Overall Survival and HCT-CI

  • Median follow-up of survivors: 62 months (1–109)
    • Alive at last follow-up: 37.4% (n = 38)
  • Median event-free survival: 8 months
  • Median OS: 25 months
    • Two-year OS: 45%
    • Five-year OS: 37%
  • Median OS by age (<60 vs 60–69 vs ≥70 years old): 56 vs 31 vs 9 months (P = 0.02)
  • Median OS by ELN-AML categories (favourable and intermediate vs adverse): 43 vs 11 months (P = 0.12)
    • Significant factors with a negative impact on OS included: high white blood cell count, elevated creatinine, age, history of acquired heart disease, previous chemotherapy for another malignancy and complex karyotype
  • HCT-CI score as a predictor of OS and 8-week mortality:
    • Median OS (HCT-CI score ≤3 vs ≥ 4): 87 vs 11.5 months (P = 0.0046)
    • Overall mortality in patients with HCT-CI score ≥ 4: HR 1.793 (P = 0.023, 95% CI, 1.083–2.971)
    • HR for 8-week mortality was not statistically significant

Transplant outcomes

  • During consolidation, 60 patients underwent transplant (allo-SCT vs auto-SCT): 46.5% (n = 47) vs 12.8% (n = 13)
    • In the allo-SCT group: 2 year vs 5 year OS were 70% and 54%
  • Of the 84 patients (excluding any lost to follow-up), in the intermediate/adverse risk group (ENL/AML criteria): 51.7% proceeded to allo-SCT
    • By age (<60 vs 60–69 vs ≥70 years old): 75% (18/24) vs 60.7% (17/28) vs 31.2% (10/32)

Induction mortality and toxicity:

  • Four-week induction mortality: 2.9% (3/101)
    • By age (<60 vs 60–69 vs ≥70 years old): 0% (0/30) vs 2.8% (1/35) vs 5.5% (2/36)
  • Eight-week induction mortality: 7% (7/99)
    • By age (<60 vs 60–69 vs ≥70 years old): 0% (0/29) vs 5.8% (2/34) vs 13.8% (5/36)
  • Regimen relatively well-tolerated
  • Myelosuppression Grade 4: 100%
  • Neurotoxicity: cytarabine infusion had to be stopped on 2 occasions
  • Cardiotoxicity: 19% had decline in ejection fraction < 40%

In conclusion, high CR rates were achieved with HDM-based induction chemotherapy.
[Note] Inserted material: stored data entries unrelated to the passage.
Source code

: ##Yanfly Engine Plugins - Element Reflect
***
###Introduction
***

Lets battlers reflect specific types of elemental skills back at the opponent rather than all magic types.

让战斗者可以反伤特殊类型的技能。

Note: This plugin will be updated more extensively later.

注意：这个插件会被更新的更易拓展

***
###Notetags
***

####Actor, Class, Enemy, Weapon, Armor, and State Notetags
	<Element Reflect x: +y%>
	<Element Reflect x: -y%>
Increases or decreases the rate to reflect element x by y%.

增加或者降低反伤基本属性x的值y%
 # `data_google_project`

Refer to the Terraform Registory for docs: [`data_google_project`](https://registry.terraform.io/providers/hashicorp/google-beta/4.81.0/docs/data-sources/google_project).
This was especially promising given that there was a high proportion of high-risk patients in the study. The regimen was well tolerated and allowed patients to progress to postremission therapies such as stem cell transplants, which may be curative.  The authors related the high response rates in the elderly age group to improvements in supportive care in the last years, indicating that elderly patients should now be more frequently considered for induction chemotherapy. The retrospective cohort design was one of the limitations of the study and therefore further studies are warranted to identify the optimal regimen for older patients with AML.